── Provided text
Obaidullah Khan Azmi is an Indian Politician and Islamic scholar, belonging to the Sunni strand of Islam. He joined Janata Dal (Secular) on 13 March 2023. He was a member of Rajya Sabha, the upper house of the Indian Parliament from 1990 to 2008. He represented Uttar Pradesh during 1990-96 and from Jharkhand during 1996–2002 from Janata Dal party. During 1992–1996, he was General Secretary of Janata Dal and later became its Senior Vice-president. From 2002 to 2008 he represented Madhya Pradesh from Indian National Congress.

He is the founder member of All India Muslim Personal Law Board (AIMPLB) since 1973 and later went against it to form All-India Muslim Personal Law Conference (AIMPLC) with Arshadul Qadri in 1986 but the newly formed organization didn't work and later became a board member of AIMPLB.

He was known as a great speaker of his time.
────
── Recorded data
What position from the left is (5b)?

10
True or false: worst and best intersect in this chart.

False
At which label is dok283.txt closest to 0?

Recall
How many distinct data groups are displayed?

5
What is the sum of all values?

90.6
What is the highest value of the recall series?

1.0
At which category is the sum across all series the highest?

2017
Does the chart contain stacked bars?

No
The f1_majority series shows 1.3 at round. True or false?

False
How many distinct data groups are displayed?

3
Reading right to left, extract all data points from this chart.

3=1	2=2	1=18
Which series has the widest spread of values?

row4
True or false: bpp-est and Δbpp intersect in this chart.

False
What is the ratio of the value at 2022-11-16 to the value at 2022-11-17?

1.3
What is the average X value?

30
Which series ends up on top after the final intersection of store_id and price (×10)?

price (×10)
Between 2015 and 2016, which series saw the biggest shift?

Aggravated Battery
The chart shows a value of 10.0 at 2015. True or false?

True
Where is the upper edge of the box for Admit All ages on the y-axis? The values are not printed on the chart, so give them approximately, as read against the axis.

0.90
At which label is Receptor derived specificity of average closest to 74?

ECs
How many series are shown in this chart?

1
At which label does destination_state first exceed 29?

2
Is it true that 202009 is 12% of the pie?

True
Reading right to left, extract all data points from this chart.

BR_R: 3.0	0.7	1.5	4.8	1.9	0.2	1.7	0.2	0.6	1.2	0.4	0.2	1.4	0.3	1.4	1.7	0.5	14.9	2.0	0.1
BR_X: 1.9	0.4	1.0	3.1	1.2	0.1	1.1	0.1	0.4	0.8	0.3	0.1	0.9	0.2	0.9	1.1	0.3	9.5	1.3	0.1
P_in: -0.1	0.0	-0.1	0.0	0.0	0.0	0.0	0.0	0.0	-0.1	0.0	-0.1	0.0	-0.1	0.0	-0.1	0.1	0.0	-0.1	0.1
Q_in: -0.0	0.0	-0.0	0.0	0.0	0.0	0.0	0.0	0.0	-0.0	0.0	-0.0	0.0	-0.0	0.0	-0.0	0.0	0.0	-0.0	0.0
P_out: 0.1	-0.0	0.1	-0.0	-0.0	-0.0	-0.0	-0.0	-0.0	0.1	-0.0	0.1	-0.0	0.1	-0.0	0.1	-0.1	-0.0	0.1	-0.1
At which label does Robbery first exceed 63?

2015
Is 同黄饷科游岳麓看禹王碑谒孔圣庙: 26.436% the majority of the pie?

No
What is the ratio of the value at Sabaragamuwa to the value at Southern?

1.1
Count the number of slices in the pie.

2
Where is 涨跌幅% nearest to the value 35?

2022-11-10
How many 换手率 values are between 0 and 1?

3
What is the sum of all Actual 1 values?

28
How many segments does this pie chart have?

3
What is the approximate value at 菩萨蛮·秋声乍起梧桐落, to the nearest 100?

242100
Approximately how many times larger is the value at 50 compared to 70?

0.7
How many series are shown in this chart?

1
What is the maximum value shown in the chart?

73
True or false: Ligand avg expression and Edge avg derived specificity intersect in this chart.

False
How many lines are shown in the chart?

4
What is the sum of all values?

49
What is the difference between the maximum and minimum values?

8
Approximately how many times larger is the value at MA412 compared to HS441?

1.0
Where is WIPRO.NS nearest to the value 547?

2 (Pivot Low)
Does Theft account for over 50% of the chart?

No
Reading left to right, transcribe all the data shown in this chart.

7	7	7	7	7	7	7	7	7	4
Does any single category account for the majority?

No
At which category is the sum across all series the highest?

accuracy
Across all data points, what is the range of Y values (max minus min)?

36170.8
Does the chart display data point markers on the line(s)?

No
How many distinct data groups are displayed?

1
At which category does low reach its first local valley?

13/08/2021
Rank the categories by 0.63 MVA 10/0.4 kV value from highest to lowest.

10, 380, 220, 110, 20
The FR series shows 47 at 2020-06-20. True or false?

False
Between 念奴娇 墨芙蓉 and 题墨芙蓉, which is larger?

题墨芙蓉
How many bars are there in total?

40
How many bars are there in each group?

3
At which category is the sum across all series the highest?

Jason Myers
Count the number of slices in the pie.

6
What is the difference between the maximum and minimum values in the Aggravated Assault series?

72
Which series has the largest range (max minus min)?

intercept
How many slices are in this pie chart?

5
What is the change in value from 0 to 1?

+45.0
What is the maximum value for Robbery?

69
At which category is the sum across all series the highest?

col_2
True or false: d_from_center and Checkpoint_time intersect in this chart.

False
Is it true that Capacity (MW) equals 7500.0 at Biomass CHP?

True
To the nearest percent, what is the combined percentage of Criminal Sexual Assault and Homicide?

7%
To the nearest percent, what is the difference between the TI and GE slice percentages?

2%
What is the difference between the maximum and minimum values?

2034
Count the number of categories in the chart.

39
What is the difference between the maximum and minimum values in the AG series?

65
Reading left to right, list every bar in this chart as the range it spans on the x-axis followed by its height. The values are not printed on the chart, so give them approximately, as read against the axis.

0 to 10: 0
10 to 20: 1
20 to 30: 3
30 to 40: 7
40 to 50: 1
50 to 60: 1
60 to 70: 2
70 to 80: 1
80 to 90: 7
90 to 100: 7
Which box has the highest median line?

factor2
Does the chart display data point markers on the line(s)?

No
────
**What you will do**
- 1) According to the text about Obaidullah Khan Azmi, which party did he join on 13 March 2023?
- 2) List every state that the text about Obaidullah Khan Azmi says he represented in the Rajya Sabha.
- 3) Continue the text about Obaidullah Khan Azmi after its final sentence.

**Answers by item number**
- 1) Janata Dal (Secular)

- 2) Uttar Pradesh, Jharkhand, Madhya Pradesh

- 3)
==Shah Bano case protest==
Obaidullah Khan Azmi became popular by his public speeches against Supreme Court Judgment in Shah Bano case. The audio cassettes of his speech were widely circulated and sold. He, at the time, had become a most sought-after speaker for anti-Shah Bano case meetings in Mumbai. Mumbai police filed case against the Maulana and expelled him from Mumbai declaring his speeches inflammatory.

== Scholarly works ==

- Khutbaat-e-Azmi (Aazadi-e-Hind Aur Allama Fazle Haq Khairabadi)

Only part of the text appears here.